We found considerable overlap between the valued outcomes specific to children with ASD and the proposed core suite of outcomes for children with neurodisability generally, namely: communication, emotional wellbeing, pain, sleep, mobility, self-care, independence, mental health, community and social life, behaviour, toileting and safety (Morris et al. 2015). That work also identified a lack of generic multidimensional child and/or parent reported outcome measures available to address many of these outcomes. Future initiatives should focus on producing valid and reliable tools that measure outcomes which include consideration of what matters to people on the autism spectrum and their families.

Limitations and Strengths

This process of multi-method consultation and review of qualitative literature had a number of limitations. The focus was necessarily narrow with respect of the age range of children, as the commissioned brief was to focus on young children with ASD (up to the age of 6 years). Future consultation would be needed regarding outcome measurement for older children and adults on the autism spectrum, from across the age and ability range.

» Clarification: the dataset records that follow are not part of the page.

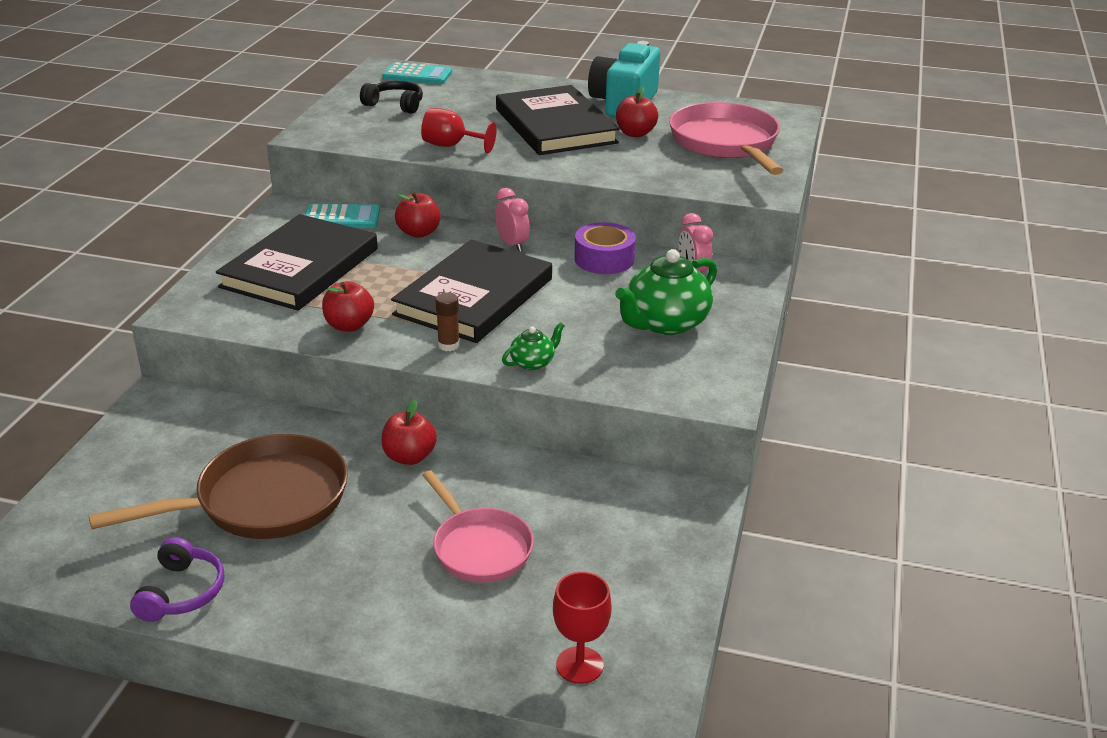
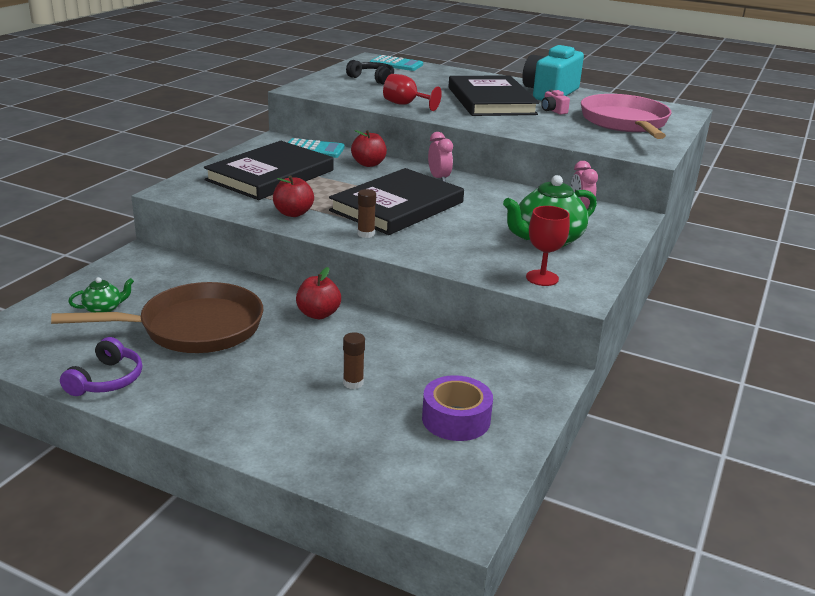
camera: 10 degrees right, 5 degrees down
pink pan [422,470,534,582] -> brown glue stick [343,332,365,389]
green teapot [502,322,565,370] -> green teapot moved to [68,277,134,312]
red goblet [553,572,611,684] -> red goblet moved to [526,206,570,286]
purple tape [574,222,636,274] -> purple tape moved to [422,375,493,441]
red apple [616,87,658,137] -> pink camera [541,90,570,115]

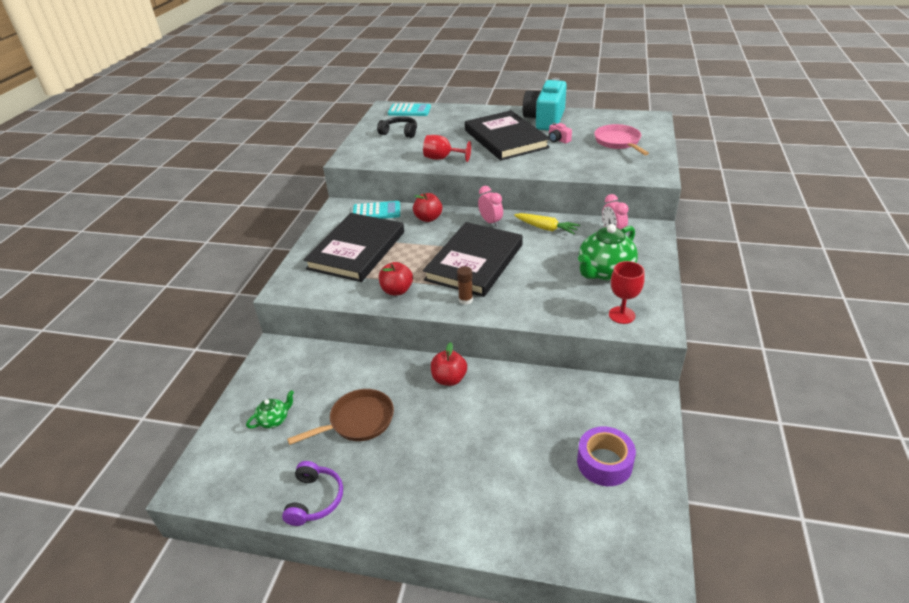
camera: 10 degrees left, 10 degrees up
brown pan [51,282,263,353] -> brown pan [287,389,394,445], size x0.64
brown glue stick [343,332,365,389] -> none
pink pan [581,94,672,139] -> pink pan [594,124,649,155], size x0.64
none -> yellow carrot [514,213,580,234]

The strengths of this study include the mixed methods and iterative approach to consultation. We were able to include the views of parents of young children with ASD both with and without intellectual disability and/or limited communication skills and from different parts of the country.

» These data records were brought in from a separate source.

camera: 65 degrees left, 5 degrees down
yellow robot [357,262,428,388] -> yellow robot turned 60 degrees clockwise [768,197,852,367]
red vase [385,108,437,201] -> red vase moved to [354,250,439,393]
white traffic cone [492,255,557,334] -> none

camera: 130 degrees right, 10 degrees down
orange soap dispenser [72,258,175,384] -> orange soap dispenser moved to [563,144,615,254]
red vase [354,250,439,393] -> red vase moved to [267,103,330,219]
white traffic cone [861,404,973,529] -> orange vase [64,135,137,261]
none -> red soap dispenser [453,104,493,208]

What Should be the Next Steps?

The consultation has highlighted the importance of engaging parents and adults on the autism spectrum in research processes from the start of when a study is conceived, working with researchers to agree the research questions, understanding the process of research design and together identifying the most appropriate outcomes to measure, and understanding the strengths and limitations of the chosen measurement tools. Consistency and interpretation of evidence about progress and outcomes can be improved if researchers routinely collect and report on an agreed set of core outcomes (Williamson et al. 2012). Initiatives such as COMET (Core Outcome Measures in Effectiveness Trials) are helping to identify best practice in reaching agreement about what should be included in a core set of outcomes in various fields of healthcare (, alongside the development of a reporting guideline (Kirkham et al. 2015). A process of developing core sets of outcomes for ASD across the life span is underway, albeit this is based solely on ICF components of health (Bolte et al. 2014). The current paper suggests ways to engage parents in working towards a future core set of outcomes to be measured in intervention evaluation for young children with ASD.